___ GIVEN DATA

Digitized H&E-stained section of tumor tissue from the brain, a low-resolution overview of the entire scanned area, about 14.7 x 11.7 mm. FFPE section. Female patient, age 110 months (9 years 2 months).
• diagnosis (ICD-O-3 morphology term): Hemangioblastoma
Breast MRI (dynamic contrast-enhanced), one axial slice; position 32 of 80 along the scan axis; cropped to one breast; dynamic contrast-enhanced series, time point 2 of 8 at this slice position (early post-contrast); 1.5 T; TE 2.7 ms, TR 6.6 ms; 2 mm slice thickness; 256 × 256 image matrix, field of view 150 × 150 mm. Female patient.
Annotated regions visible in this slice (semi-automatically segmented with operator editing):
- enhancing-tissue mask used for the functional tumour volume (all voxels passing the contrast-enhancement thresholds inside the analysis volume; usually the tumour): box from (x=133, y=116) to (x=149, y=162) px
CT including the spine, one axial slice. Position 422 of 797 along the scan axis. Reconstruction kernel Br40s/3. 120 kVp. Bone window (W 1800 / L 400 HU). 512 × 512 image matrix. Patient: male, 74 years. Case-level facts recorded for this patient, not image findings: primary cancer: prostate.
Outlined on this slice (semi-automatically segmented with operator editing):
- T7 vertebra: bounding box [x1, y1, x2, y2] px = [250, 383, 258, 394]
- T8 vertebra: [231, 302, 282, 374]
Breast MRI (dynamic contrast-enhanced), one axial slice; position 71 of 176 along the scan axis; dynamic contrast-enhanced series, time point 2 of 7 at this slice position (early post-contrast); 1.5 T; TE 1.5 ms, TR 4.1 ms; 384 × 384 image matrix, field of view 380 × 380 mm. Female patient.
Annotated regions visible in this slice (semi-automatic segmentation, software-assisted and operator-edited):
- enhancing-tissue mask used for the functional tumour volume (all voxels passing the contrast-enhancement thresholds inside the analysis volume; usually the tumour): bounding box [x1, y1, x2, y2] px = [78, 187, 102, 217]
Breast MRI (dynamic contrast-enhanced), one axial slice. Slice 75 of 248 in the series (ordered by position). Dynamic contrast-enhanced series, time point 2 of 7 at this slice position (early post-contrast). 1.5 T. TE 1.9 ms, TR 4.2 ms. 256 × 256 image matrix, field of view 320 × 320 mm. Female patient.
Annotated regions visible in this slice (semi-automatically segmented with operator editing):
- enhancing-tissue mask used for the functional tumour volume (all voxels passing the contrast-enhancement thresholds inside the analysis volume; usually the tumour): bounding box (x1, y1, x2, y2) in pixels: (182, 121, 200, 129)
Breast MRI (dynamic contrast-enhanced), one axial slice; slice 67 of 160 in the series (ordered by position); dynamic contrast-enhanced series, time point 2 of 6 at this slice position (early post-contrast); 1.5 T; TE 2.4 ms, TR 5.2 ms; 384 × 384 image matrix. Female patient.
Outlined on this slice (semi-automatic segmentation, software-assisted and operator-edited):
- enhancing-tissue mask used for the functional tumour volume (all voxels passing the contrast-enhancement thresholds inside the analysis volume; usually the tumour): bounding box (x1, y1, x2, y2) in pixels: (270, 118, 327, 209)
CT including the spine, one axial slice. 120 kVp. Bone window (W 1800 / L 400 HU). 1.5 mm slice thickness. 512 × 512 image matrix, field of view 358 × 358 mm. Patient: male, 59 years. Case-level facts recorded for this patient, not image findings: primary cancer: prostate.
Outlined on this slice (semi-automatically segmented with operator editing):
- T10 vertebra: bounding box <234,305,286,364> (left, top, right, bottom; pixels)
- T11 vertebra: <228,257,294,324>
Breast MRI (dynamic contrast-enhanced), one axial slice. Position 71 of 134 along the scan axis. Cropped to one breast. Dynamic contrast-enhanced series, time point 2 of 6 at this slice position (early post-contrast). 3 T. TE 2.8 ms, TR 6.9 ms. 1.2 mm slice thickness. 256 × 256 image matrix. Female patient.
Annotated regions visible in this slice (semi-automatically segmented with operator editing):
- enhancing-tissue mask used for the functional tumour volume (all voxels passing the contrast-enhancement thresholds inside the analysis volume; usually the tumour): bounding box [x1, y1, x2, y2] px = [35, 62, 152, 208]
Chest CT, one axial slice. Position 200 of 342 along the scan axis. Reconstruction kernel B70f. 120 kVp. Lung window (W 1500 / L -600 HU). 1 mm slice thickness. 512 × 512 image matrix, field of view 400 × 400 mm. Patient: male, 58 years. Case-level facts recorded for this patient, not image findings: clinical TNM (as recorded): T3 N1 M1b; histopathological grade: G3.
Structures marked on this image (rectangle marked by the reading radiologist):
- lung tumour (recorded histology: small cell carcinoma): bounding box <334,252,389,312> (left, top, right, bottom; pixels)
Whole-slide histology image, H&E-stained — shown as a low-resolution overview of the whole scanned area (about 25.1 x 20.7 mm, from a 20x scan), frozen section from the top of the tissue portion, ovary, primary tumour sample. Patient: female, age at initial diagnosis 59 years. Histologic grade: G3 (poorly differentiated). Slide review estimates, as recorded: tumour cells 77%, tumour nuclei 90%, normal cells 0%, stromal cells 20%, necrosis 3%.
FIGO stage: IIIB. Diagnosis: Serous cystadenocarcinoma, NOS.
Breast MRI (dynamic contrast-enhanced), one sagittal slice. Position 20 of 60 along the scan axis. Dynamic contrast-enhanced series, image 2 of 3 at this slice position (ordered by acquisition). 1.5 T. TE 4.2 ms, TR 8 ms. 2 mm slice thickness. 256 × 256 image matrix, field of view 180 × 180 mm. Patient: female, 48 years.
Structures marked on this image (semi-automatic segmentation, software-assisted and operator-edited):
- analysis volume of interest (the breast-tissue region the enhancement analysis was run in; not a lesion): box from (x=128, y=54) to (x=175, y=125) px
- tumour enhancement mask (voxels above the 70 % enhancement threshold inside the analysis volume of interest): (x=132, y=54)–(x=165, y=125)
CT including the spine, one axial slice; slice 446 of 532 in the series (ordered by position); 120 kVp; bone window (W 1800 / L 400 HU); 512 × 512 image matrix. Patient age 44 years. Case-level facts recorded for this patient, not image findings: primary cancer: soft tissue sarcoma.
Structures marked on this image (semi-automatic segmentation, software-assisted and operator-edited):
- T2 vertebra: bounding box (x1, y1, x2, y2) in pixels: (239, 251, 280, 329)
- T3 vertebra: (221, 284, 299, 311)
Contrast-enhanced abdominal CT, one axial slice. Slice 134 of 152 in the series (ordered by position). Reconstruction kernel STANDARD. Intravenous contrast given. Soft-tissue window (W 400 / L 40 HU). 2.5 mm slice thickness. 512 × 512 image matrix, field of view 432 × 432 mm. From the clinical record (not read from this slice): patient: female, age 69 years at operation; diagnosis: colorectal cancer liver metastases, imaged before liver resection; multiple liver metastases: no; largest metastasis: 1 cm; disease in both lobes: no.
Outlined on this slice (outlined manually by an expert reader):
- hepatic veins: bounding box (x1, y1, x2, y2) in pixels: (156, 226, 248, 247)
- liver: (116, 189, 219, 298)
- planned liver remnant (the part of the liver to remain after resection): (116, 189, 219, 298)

______

**EXERCISE DIRECTIONS:**
Reproduce the material above, every line of it, exactly.

**TASK SOLUTION:**
Digitized H&E-stained section of tumor tissue from the brain, a low-resolution overview of the entire scanned area, about 14.7 x 11.7 mm. FFPE section. Female patient, age 110 months (9 years 2 months).
• diagnosis (ICD-O-3 morphology term): Hemangioblastoma
Breast MRI (dynamic contrast-enhanced), one axial slice; position 32 of 80 along the scan axis; cropped to one breast; dynamic contrast-enhanced series, time point 2 of 8 at this slice position (early post-contrast); 1.5 T; TE 2.7 ms, TR 6.6 ms; 2 mm slice thickness; 256 × 256 image matrix, field of view 150 × 150 mm. Female patient.
Annotated regions visible in this slice (semi-automatically segmented with operator editing):
- enhancing-tissue mask used for the functional tumour volume (all voxels passing the contrast-enhancement thresholds inside the analysis volume; usually the tumour): box from (x=133, y=116) to (x=149, y=162) px
CT including the spine, one axial slice. Position 422 of 797 along the scan axis. Reconstruction kernel Br40s/3. 120 kVp. Bone window (W 1800 / L 400 HU). 512 × 512 image matrix. Patient: male, 74 years. Case-level facts recorded for this patient, not image findings: primary cancer: prostate.
Outlined on this slice (semi-automatically segmented with operator editing):
- T7 vertebra: bounding box [x1, y1, x2, y2] px = [250, 383, 258, 394]
- T8 vertebra: [231, 302, 282, 374]
Breast MRI (dynamic contrast-enhanced), one axial slice; position 71 of 176 along the scan axis; dynamic contrast-enhanced series, time point 2 of 7 at this slice position (early post-contrast); 1.5 T; TE 1.5 ms, TR 4.1 ms; 384 × 384 image matrix, field of view 380 × 380 mm. Female patient.
Annotated regions visible in this slice (semi-automatic segmentation, software-assisted and operator-edited):
- enhancing-tissue mask used for the functional tumour volume (all voxels passing the contrast-enhancement thresholds inside the analysis volume; usually the tumour): bounding box [x1, y1, x2, y2] px = [78, 187, 102, 217]
Breast MRI (dynamic contrast-enhanced), one axial slice. Slice 75 of 248 in the series (ordered by position). Dynamic contrast-enhanced series, time point 2 of 7 at this slice position (early post-contrast). 1.5 T. TE 1.9 ms, TR 4.2 ms. 256 × 256 image matrix, field of view 320 × 320 mm. Female patient.
Annotated regions visible in this slice (semi-automatically segmented with operator editing):
- enhancing-tissue mask used for the functional tumour volume (all voxels passing the contrast-enhancement thresholds inside the analysis volume; usually the tumour): bounding box (x1, y1, x2, y2) in pixels: (182, 121, 200, 129)
Breast MRI (dynamic contrast-enhanced), one axial slice; slice 67 of 160 in the series (ordered by position); dynamic contrast-enhanced series, time point 2 of 6 at this slice position (early post-contrast); 1.5 T; TE 2.4 ms, TR 5.2 ms; 384 × 384 image matrix. Female patient.
Outlined on this slice (semi-automatic segmentation, software-assisted and operator-edited):
- enhancing-tissue mask used for the functional tumour volume (all voxels passing the contrast-enhancement thresholds inside the analysis volume; usually the tumour): bounding box (x1, y1, x2, y2) in pixels: (270, 118, 327, 209)
CT including the spine, one axial slice. 120 kVp. Bone window (W 1800 / L 400 HU). 1.5 mm slice thickness. 512 × 512 image matrix, field of view 358 × 358 mm. Patient: male, 59 years. Case-level facts recorded for this patient, not image findings: primary cancer: prostate.
Outlined on this slice (semi-automatically segmented with operator editing):
- T10 vertebra: bounding box <234,305,286,364> (left, top, right, bottom; pixels)
- T11 vertebra: <228,257,294,324>
Breast MRI (dynamic contrast-enhanced), one axial slice. Position 71 of 134 along the scan axis. Cropped to one breast. Dynamic contrast-enhanced series, time point 2 of 6 at this slice position (early post-contrast). 3 T. TE 2.8 ms, TR 6.9 ms. 1.2 mm slice thickness. 256 × 256 image matrix. Female patient.
Annotated regions visible in this slice (semi-automatically segmented with operator editing):
- enhancing-tissue mask used for the functional tumour volume (all voxels passing the contrast-enhancement thresholds inside the analysis volume; usually the tumour): bounding box [x1, y1, x2, y2] px = [35, 62, 152, 208]
Chest CT, one axial slice. Position 200 of 342 along the scan axis. Reconstruction kernel B70f. 120 kVp. Lung window (W 1500 / L -600 HU). 1 mm slice thickness. 512 × 512 image matrix, field of view 400 × 400 mm. Patient: male, 58 years. Case-level facts recorded for this patient, not image findings: clinical TNM (as recorded): T3 N1 M1b; histopathological grade: G3.
Structures marked on this image (rectangle marked by the reading radiologist):
- lung tumour (recorded histology: small cell carcinoma): bounding box <334,252,389,312> (left, top, right, bottom; pixels)
Whole-slide histology image, H&E-stained — shown as a low-resolution overview of the whole scanned area (about 25.1 x 20.7 mm, from a 20x scan), frozen section from the top of the tissue portion, ovary, primary tumour sample. Patient: female, age at initial diagnosis 59 years. Histologic grade: G3 (poorly differentiated). Slide review estimates, as recorded: tumour cells 77%, tumour nuclei 90%, normal cells 0%, stromal cells 20%, necrosis 3%.
FIGO stage: IIIB. Diagnosis: Serous cystadenocarcinoma, NOS.
Breast MRI (dynamic contrast-enhanced), one sagittal slice. Position 20 of 60 along the scan axis. Dynamic contrast-enhanced series, image 2 of 3 at this slice position (ordered by acquisition). 1.5 T. TE 4.2 ms, TR 8 ms. 2 mm slice thickness. 256 × 256 image matrix, field of view 180 × 180 mm. Patient: female, 48 years.
Structures marked on this image (semi-automatic segmentation, software-assisted and operator-edited):
- analysis volume of interest (the breast-tissue region the enhancement analysis was run in; not a lesion): box from (x=128, y=54) to (x=175, y=125) px
- tumour enhancement mask (voxels above the 70 % enhancement threshold inside the analysis volume of interest): (x=132, y=54)–(x=165, y=125)
CT including the spine, one axial slice; slice 446 of 532 in the series (ordered by position); 120 kVp; bone window (W 1800 / L 400 HU); 512 × 512 image matrix. Patient age 44 years. Case-level facts recorded for this patient, not image findings: primary cancer: soft tissue sarcoma.
Structures marked on this image (semi-automatic segmentation, software-assisted and operator-edited):
- T2 vertebra: bounding box (x1, y1, x2, y2) in pixels: (239, 251, 280, 329)
- T3 vertebra: (221, 284, 299, 311)
Contrast-enhanced abdominal CT, one axial slice. Slice 134 of 152 in the series (ordered by position). Reconstruction kernel STANDARD. Intravenous contrast given. Soft-tissue window (W 400 / L 40 HU). 2.5 mm slice thickness. 512 × 512 image matrix, field of view 432 × 432 mm. From the clinical record (not read from this slice): patient: female, age 69 years at operation; diagnosis: colorectal cancer liver metastases, imaged before liver resection; multiple liver metastases: no; largest metastasis: 1 cm; disease in both lobes: no.
Outlined on this slice (outlined manually by an expert reader):
- hepatic veins: bounding box (x1, y1, x2, y2) in pixels: (156, 226, 248, 247)
- liver: (116, 189, 219, 298)
- planned liver remnant (the part of the liver to remain after resection): (116, 189, 219, 298)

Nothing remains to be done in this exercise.